### Selected excerpt
━━━━
Illustrating Abundance

Whenever I’m asked why we waste so much food, ‘abundance’ is one of the first words I utter.

We grow far more food than we need, averaging 3900 calories per person per day.* One result of our abundance is that we’re inundated with food. Supermarkets have a seemingly bottomless supply of food (When was the last time you saw a store out of something?). And grocers favor heaving, heaped displays.

Yet, increasingly, we see food at other locations. We’ve grown accustomed to food taking center stage at gas stations. But another trend, as The NY Times notes, is increased food offerings at big box retailers and pharmacies.

These added offerings aren’t necessarily harmful. Pharmacies can be an oasis of fresh foods in urban food deserts. That’s if they’re stocking fresh fruits and vegetables. Big box retailers are redefining the retail food business, lumping food purchases in with other household goods (a trend happening in reverse at some traditional grocers).
━━━━
### Source data
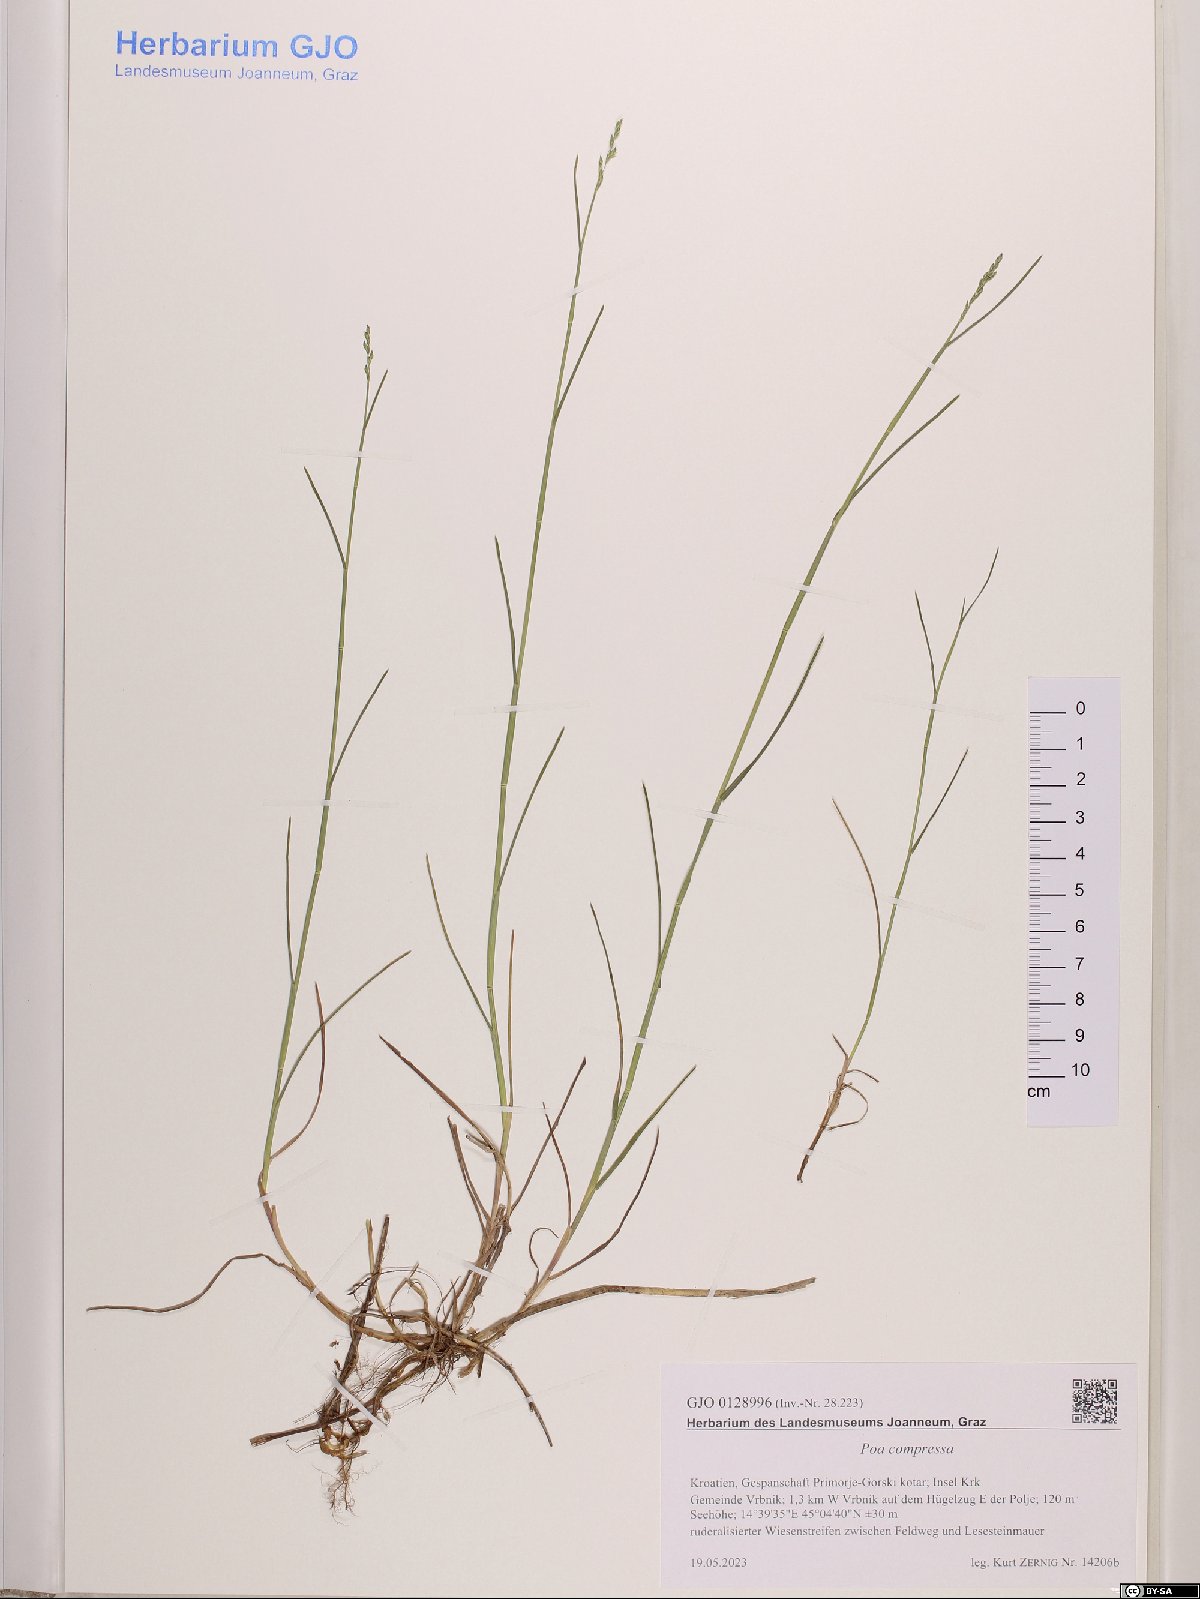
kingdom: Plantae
━━━━
### What you will do
(1) Based on the text on food abundance above, do these statements agree with it? Answer yes or no for each, quoting the words that decide it.
(a) Food production averages 3900 calories per person per day.
(b) Food offerings at pharmacies are called harmful.
(c) Grocers prefer sparse displays.
(2) Carry the text on food abundance forward from its last sentence.

### Answers to this exercise
(1)
(a) Yes: "averaging 3900 calories per person per day."
(b) No: "These added offerings aren’t necessarily harmful."
(c) No: "grocers favor heaving, heaped displays."

(2)
Yet these increased food options communicate our abundance in a somewhat harmful way. They contribute to the sense that we have so much food that we don’t need to treat it carefully. And so we don’t.

*Amazingly, despite this abundance, we don’t manage to get food to all of those in need. Redistribution remains a problem, although it’s improving via food recovery. And the USDA doesn’t help as they once did in the 90s.